When I was twelve years old, I discovered that my best friend Liz’s grandmother had, throughout her adult life, enjoyed a decades-long love affair with Paul Robeson. Singer, scholar, Hollywood actor, Broadway star, political activist – Robeson was a worldwide figure, an astonishing phenomenon, and one helluva controversial ‘catch’. Furthermore, my best friend’s grandmother Hazel Dodge was a glamorous blonde, blue-eyed belle with an old-money pedigree. Her Danish ancestors had settled in North Carolina in the 1600s. Summers at the Dodge ranch up in Maine enabled us to uncover slowly Hazel’s adventuresome past – the mild manners of her wealthy husband in notable contrast to those of his eccentric wife. Nevertheless, the news that Hazel had philandered with the gigantic, imposing and very black singer of “Ol’ Man River” was a sensational revelation. Unfortunately, nobody discussed details. Yet. A few years later, I summoned the courage to mention the “Paul Robeson Affair”. Now, Hazel’s response was nonchalant and somewhat bemusing. “Ah, yes. He was something else. You’d have liked him … he was involved in a riot at one of your rock concerts.” And with that, she flamboyantly flung her scarf around her neck like Isadora Duncan and exited the room. I was left to ponder what she could possibly have meant by Robeson’s involvement at one of “my” rock concerts – and, in fact, have only recently figured it out. For it was on this day in 1949 that Paul Robeson was the cause of a serious riot at a genuine proto-rock concert whose line-up included both Pete Seeger and Woody Guthrie. ‘The Peekskill Riots’ left one hundred and fifty people injured, several of them seriously. It was the most serious American grass-roots confrontation of the Cold War era, an ominous foreshadowing of the anti-Communist McCarthy witch-hunts that would dominate throughout the 1950s.

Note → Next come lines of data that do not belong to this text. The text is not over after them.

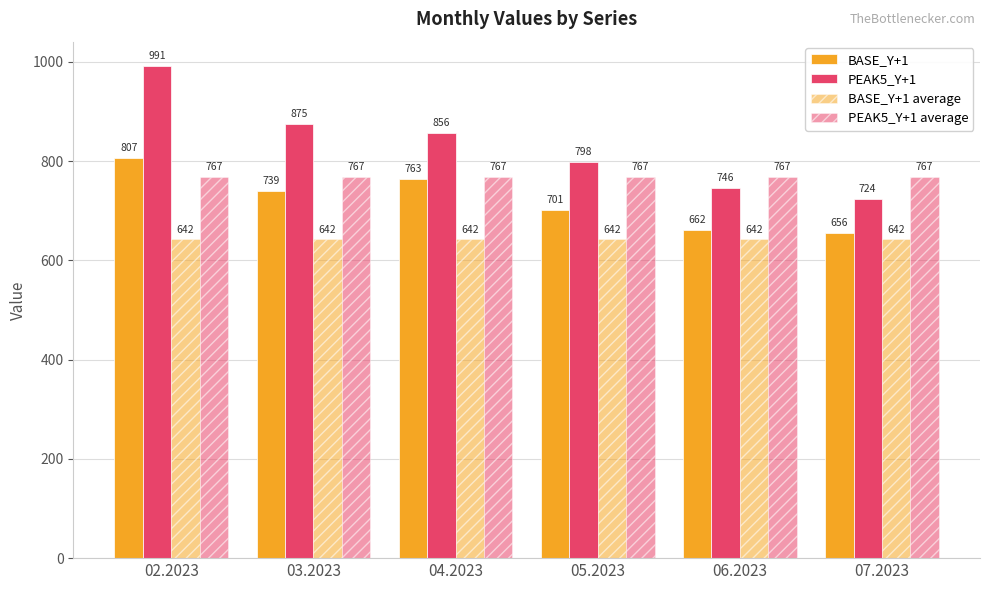

What is the value of the BASE_Y+1 average bar at the 3rd from the left?

642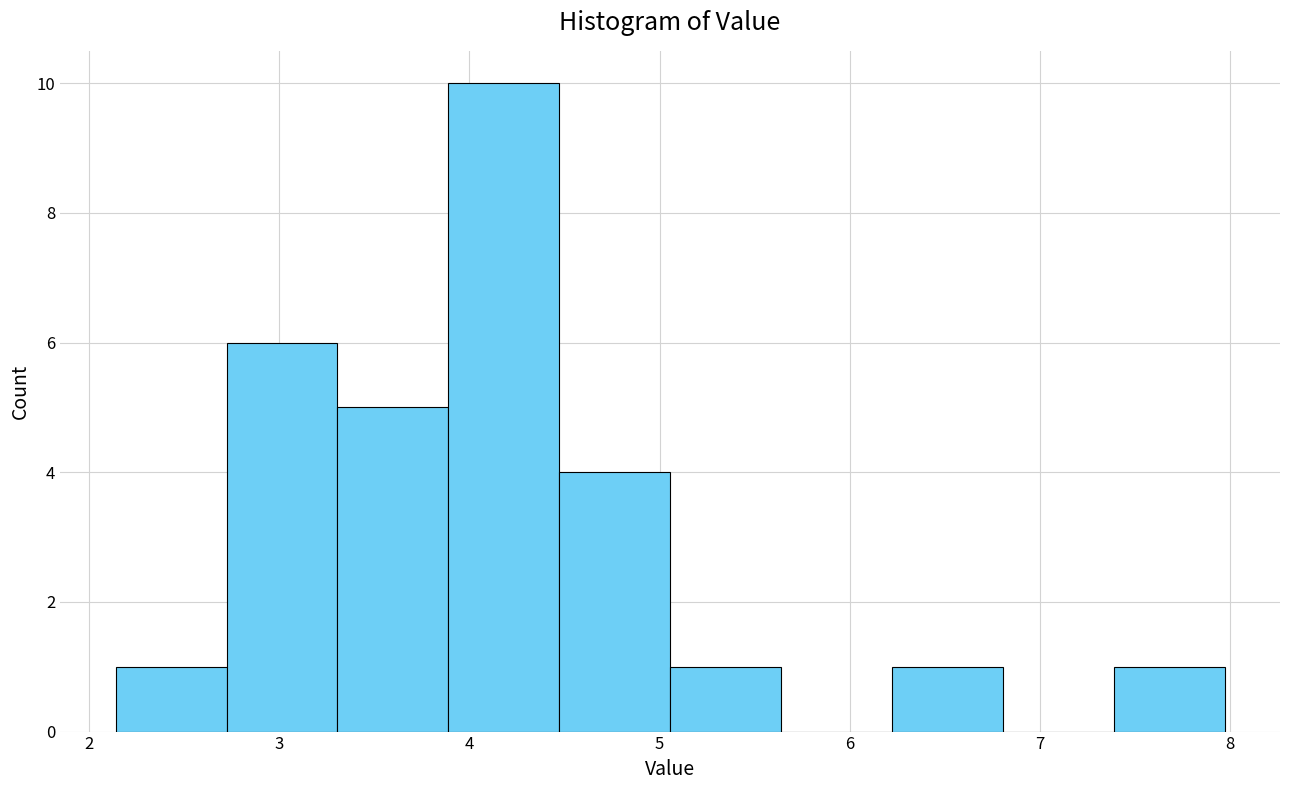

Reading left to right, transcribe this chart: for each bar, give the range it covers on the x-axis and its height. Neither the bar edges nor the heights are printed on the chart, so give them approximately, as read against the axes.

2.1 to 2.7: 1
2.7 to 3.3: 6
3.3 to 3.9: 5
3.9 to 4.5: 10
4.5 to 5.1: 4
5.1 to 5.6: 1
5.6 to 6.2: 0
6.2 to 6.8: 1
6.8 to 7.4: 0
7.4 to 8.0: 1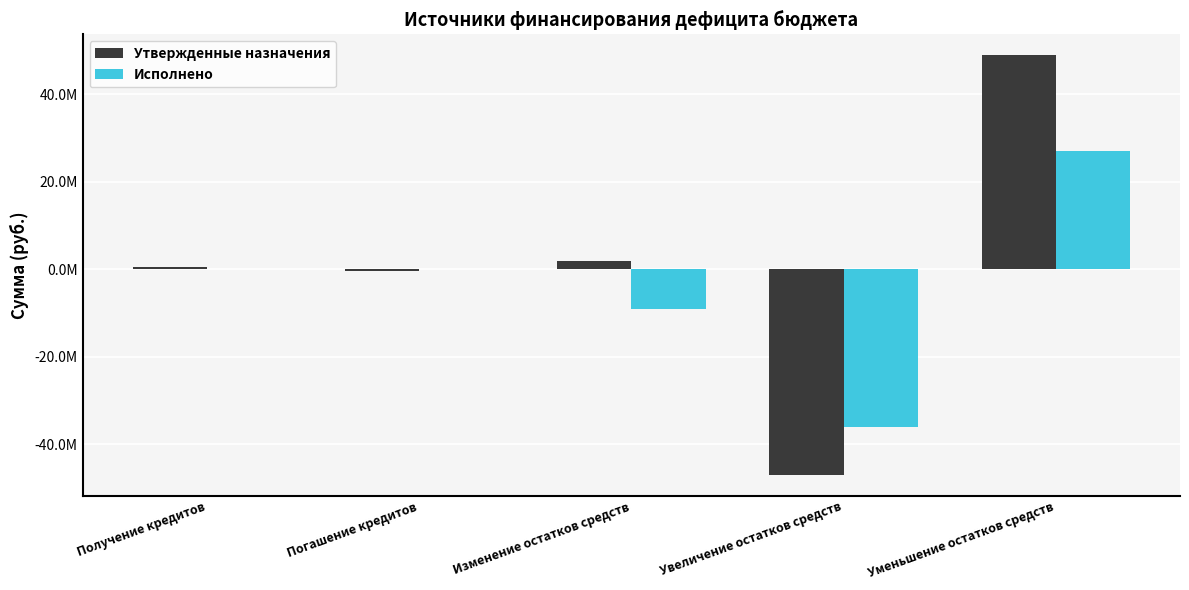

What are all the series names shown in the legend?

Утвержденные назначения, Исполнено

But first a little scene-setting: by 1949, Paul Robeson was slightly past his artistic peak, but, at the age of fifty-one, still at the height of his political activism. At the Paris Peace Conference earlier that year, Robeson had acknowledged that the Soviet Union was the only nation to outlaw race discrimination, remarking: “It is unthinkable that the Negro people of America or elsewhere … would be drawn into war with the Soviet Union.”
This statement was widely reported back home, further inflaming America’s bourgeoning anti-Communist sentiment – and Robeson had said this sort of thing before! Now, his remarks fomented a backlash against the great star in the upstate N.Y. town of Peekskill, where he was scheduled to perform at a Civil Rights benefit that coming August 27th. Situated just thirty miles north of New York City, Peekskill was already a divided community, its wealthy summer visitors and bohemian types causing antagonism amongst working class residents. So when a group of angry local protestors succeeded in cancelling this ‘Commie Shindig’, they were furious when the sponsors – at the behest of Robeson and with the promise of police protection – simply rescheduled the concert for the following weekend.

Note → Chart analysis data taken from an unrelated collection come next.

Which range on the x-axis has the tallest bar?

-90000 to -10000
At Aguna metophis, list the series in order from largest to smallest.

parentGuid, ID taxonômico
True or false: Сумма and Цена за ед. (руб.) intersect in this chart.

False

That 4th September, some 20,000 men, women, and children turned up for Paul Robeson’s performance, the event itself proceeding without incident. However, as the audience was leaving the venue, they were besieged by a violent mob lined up along ten miles of the surrounding roads. Visitors’ cars were overturned, windscreens were smashed, and occupants were dragged out and beaten if they were black or looked Jewish. Folk Music giant Pete Seeger later wrote the song ‘Hold the Line’ about his shock at such an incident occurring in New York’s presumed liberal heartland:
“I had been hit with eggs in North Carolina, Alabama and Mississippi, but this was New York State … We heard about 150 people standing around the gate shout things like ‘Go back to Russia! Kikes! Nigger-lovers!’ It was a typical KKK crowd, without bed-sheets.”
Temporarily caught up in America’s obsessive anti-Communism, even groups of WW2 veterans were heard screaming: “We’re Hitler’s boys — here to finish his job.” Heroically, as the police stood by passively, hundreds of redoubtable concertgoers stonewalled the rednecks by locking arms and singing the anthem “We Shall Not Be Moved”. But Paul Robeson escaped unharmed only by hiding beneath blankets and protected by a seven-car convoy, his name thereafter synonymous with Communism. According to Columbia University’s James P. Shenton, those unfortunate events up at Peekskill “opened up what was to become extensive public endorsement of the prosecution and persecution of so-called Communists.”
The Cold War was firmly in place, and McCarthyism was on its way.